Last week, company executives expressed optimism on their fourth-quarter conference call that the patent-infringement action Kodak brought before the federal International Trade Commission against iPhone maker Apple Inc. and Blackberry producer Research in Motion Ltd. - alleging the defendants had poached its digital-imaging technology for the camera application in their devices - would ultimately be decided in Kodak's favor by the full commission later this year, as several similar past cases were.

But even allowing that the bonds had stabilized from their previous fall and had actually improved a little on Friday on such bullish jawboning, the first trader said that Kodak was "still in a bad situation.

"Even if they succeed in the patent case, their numbers are just terrible to begin with," he declared.

At mid-week, the Rochester, N.Y.-based company - which dominated the photographic equipment and supplies industry back in the days of traditional film cameras, but which has lost considerable ground in recent years as upstart rivals seized a commanding share of the new digital photography market that has rendered film photography pretty much obsolete - reported an adjusted fourth-quarter loss of 37 cents a share.
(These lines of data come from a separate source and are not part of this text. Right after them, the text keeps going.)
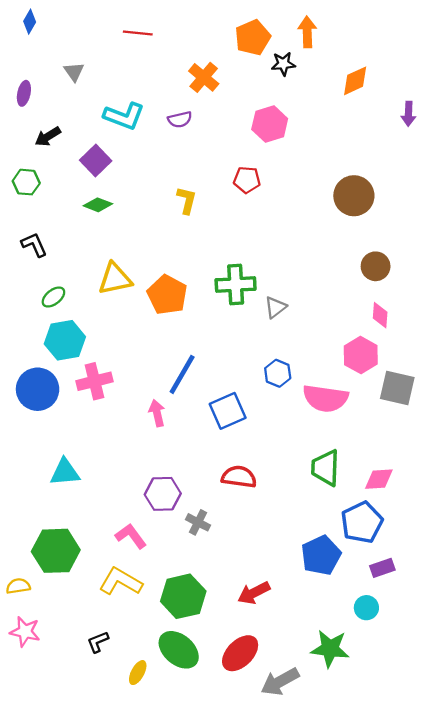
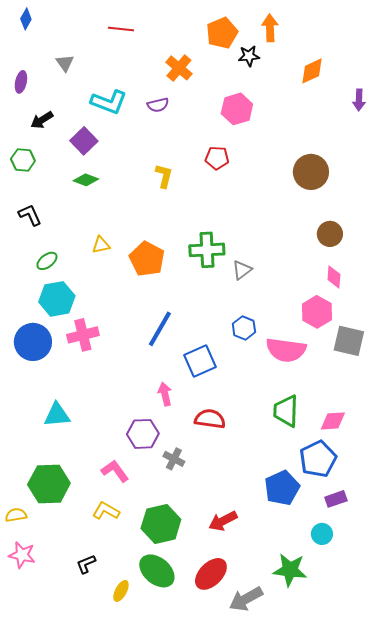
yellow triangle: (115, 279) -> (101, 245), size x0.6
pink arrow: (157, 413) -> (165, 394), moved
yellow L-shape: (121, 582) -> (106, 511), size x0.7

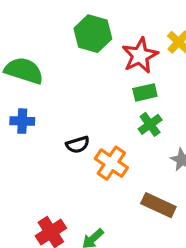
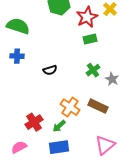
green cross: (150, 124) -> (93, 70), moved
orange cross: (111, 163) -> (70, 107), moved

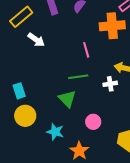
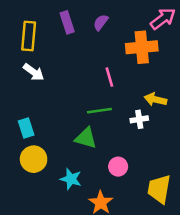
yellow rectangle: (21, 17) -> (29, 36), turned -45
white arrow: (36, 40) -> (34, 72), moved
green triangle: (67, 99) -> (86, 138), turned -30

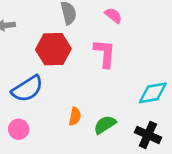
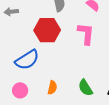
orange semicircle: (75, 116) -> (52, 88), moved
green semicircle: (105, 125) -> (85, 88), turned -90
That was considerably worse than Wall Street's expectations that it would earn about a nickel per share after factoring out charges and other unusual items.

Ford firms after slide

A trader said that Ford Motor Co.'s 7.45% bonds due 2031 were up by ½ point on the day, to 109¼ bid, 110¼ offered. The bonds came back after having skidded lower on Friday, after the Dearborn, Mich.-based Number-Two U.S. domestic carmaker dismayed investors by reporting a sharply lower profit versus a year earlier for the fiscal 2010 fourth quarter ended Dec. 31, and a full-year profit which, while it was more than double the 2009 result and was Ford's best full-year showing since 1999, still fell short of Wall Street's expectations by a considerable margin.

While Ford managed to get out of the breakdown lane and back on the road on Monday, the 8 3/8% benchmark bonds due 2033 of Motors Liquidation Co. - which fell sharply on Friday in apparent sector sympathy with Ford - were about unchanged on Monday. A trader saw those bonds - which had been issued by the "old" General Motors before its 2009 bankruptcy reorganization and name change to Motors Liquidation - at the same 35½ bid, 36 level at which they had ended on Friday.